═════ Provided data ═════
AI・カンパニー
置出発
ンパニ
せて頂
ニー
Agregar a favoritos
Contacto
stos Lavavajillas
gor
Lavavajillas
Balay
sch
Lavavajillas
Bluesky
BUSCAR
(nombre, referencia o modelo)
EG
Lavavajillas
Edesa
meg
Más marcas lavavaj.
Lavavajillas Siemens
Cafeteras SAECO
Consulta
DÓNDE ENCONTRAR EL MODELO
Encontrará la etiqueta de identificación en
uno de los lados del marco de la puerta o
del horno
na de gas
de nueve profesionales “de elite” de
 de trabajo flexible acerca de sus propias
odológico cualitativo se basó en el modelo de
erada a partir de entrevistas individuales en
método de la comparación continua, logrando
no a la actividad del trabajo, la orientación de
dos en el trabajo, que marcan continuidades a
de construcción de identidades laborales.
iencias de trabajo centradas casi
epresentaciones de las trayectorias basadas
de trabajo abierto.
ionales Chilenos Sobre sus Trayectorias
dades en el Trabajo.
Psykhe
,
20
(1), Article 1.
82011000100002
═════
# Your instructions:
Return the listing exactly as it was given to you, with every line intact.

# Task solution:
AI・カンパニー
置出発
ンパニ
せて頂
ニー
Agregar a favoritos
Contacto
stos Lavavajillas
gor
Lavavajillas
Balay
sch
Lavavajillas
Bluesky
BUSCAR
(nombre, referencia o modelo)
EG
Lavavajillas
Edesa
meg
Más marcas lavavaj.
Lavavajillas Siemens
Cafeteras SAECO
Consulta
DÓNDE ENCONTRAR EL MODELO
Encontrará la etiqueta de identificación en
uno de los lados del marco de la puerta o
del horno
na de gas
de nueve profesionales “de elite” de
 de trabajo flexible acerca de sus propias
odológico cualitativo se basó en el modelo de
erada a partir de entrevistas individuales en
método de la comparación continua, logrando
no a la actividad del trabajo, la orientación de
dos en el trabajo, que marcan continuidades a
de construcción de identidades laborales.
iencias de trabajo centradas casi
epresentaciones de las trayectorias basadas
de trabajo abierto.
ionales Chilenos Sobre sus Trayectorias
dades en el Trabajo.
Psykhe
,
20
(1), Article 1.
82011000100002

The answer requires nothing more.